There is a village with \(N\) houses and \(N-1\) roads connecting them such that the houses form a tree. Each road has a length of 1. Initially, the \(i\)th villager lives in house \(i\) (houses are numbered from 1 to \(N\)). One day, the villagers decide to swap houses, with the constraint that no villager may remain in his original house (i.e. the relocation permutation is a derangement).

The task is to determine two values:

• The minimum total distance travelled by all villagers and
• The maximum total distance travelled by all villagers,

under some valid derangement of assignments.

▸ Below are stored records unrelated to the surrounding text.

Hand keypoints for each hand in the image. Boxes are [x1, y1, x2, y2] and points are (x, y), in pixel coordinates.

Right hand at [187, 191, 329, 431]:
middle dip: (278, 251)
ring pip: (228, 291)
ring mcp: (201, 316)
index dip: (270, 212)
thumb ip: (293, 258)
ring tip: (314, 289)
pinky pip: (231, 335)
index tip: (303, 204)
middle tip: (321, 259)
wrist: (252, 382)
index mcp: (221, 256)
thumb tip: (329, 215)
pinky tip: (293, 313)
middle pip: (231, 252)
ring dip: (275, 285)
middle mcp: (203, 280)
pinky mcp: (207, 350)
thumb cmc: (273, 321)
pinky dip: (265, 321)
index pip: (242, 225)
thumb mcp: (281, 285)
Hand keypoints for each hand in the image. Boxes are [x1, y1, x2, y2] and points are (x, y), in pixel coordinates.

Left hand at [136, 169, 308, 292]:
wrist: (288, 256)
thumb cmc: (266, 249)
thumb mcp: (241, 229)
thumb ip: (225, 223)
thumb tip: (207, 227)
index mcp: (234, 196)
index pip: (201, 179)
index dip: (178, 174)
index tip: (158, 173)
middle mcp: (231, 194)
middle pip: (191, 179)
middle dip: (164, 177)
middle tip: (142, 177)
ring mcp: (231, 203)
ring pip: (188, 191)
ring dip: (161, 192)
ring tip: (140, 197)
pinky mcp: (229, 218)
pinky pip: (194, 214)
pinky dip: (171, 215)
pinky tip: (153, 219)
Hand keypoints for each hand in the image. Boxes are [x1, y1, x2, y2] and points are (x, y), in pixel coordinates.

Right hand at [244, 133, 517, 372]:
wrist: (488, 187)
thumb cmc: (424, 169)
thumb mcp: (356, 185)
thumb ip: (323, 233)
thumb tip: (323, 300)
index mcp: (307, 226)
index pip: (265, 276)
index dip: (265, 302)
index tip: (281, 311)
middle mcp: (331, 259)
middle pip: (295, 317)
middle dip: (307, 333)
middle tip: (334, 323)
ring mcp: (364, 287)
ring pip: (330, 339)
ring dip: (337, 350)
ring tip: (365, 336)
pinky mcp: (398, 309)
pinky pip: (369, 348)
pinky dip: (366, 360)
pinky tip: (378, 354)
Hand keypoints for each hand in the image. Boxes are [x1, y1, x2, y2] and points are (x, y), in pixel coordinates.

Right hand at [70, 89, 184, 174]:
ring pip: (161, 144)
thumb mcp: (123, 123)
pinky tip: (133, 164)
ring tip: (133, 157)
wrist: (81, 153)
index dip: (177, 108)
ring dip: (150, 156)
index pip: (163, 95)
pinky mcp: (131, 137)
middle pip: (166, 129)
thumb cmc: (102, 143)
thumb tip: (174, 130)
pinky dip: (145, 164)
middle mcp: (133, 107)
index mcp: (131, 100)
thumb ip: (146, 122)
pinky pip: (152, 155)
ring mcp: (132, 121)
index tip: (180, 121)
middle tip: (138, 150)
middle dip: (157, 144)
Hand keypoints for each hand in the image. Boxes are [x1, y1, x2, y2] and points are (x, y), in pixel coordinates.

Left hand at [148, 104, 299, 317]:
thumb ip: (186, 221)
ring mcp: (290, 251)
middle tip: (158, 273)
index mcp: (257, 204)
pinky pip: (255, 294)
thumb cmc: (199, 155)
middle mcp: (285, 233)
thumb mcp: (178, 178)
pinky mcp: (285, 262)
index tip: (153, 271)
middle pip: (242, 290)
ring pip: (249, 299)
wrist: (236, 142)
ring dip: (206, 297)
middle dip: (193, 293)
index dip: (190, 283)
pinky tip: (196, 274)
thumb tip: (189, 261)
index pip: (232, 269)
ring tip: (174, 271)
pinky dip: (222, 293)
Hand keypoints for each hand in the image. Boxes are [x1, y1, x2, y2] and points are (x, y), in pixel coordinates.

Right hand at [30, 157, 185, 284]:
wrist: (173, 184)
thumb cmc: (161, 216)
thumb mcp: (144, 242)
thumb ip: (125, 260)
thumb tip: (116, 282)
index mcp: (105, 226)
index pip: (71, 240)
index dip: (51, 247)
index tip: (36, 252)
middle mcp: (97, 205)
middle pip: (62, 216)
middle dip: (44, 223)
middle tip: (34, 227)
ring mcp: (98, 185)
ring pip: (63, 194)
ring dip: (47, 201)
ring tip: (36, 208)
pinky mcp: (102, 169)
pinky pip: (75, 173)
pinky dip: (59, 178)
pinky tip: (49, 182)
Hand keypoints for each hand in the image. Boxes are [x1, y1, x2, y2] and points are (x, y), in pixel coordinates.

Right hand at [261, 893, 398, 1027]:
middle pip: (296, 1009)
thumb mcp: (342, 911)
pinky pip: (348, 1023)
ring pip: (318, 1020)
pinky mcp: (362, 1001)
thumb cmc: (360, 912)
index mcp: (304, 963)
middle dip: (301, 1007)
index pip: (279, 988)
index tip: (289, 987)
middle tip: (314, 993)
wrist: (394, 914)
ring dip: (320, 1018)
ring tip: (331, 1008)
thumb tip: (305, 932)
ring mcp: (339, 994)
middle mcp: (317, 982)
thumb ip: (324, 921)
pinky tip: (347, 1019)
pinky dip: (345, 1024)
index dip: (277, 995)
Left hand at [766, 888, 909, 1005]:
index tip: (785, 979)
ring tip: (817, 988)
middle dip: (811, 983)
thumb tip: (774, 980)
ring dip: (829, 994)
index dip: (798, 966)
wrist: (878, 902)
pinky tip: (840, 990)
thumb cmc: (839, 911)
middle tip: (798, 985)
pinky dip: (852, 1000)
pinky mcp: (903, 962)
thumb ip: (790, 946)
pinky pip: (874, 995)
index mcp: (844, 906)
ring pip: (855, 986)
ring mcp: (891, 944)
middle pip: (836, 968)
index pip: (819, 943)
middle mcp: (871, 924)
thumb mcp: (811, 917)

Note: For a valid assignment, the total distance is calculated as \(\sum_{i=1}^{N}d(i,\pi(i))\), where \(d(u,v)\) is the length of the unique path between nodes \(u\) and \(v\) in the tree, and \(\pi\) is a derangement (i.e. \(\pi(i) \neq i\) for all \(i\)).

Observations and Hints:

• Any move must have a distance of at least 1. In some cases if it were possible to pair two villagers in adjacent houses, each of them could move along one road (costing 1 each) — however, the structure of the tree may prevent a perfect pairing.
• A key insight is to compute a maximum matching on the tree with the restriction that the two houses in a pair are directly connected (i.e. adjacent). Suppose the maximum matching has \(M\) edges. Then a derangement achieving near-minimum movement can be found with a total distance of
  
  \( \text{min_sum} = 2\times (N - M) \).
  
  (Notice that if two houses are paired, each travels one road; extra cost may be needed when a perfect matching is impossible.)
• For the maximum total distance, one may prove that for every edge \(e\) whose removal splits the tree into two components of sizes \(s\) and \(N-s\), the edge can contribute at most \(2\times \min(s,N-s)\) (each crossing adds 1 to the distance for both directions) and there is an assignment achieving this sum. Therefore,
  
  \( \text{max_sum} = \sum_{e \in \text{tree}} 2\times \min(s_e, N-s_e) \).

Input and Output formats are described below.

inputFormat

The first line contains an integer \(N\) (the number of houses). The following \(N-1\) lines each contain two integers \(u\) and \(v\), indicating there is a road connecting house \(u\) and house \(v\). It is guaranteed that the given graph is a tree.

outputFormat

Output two integers separated by a space: the minimum total distance and the maximum total distance over all valid derangements.

sample

2
1 2

2 2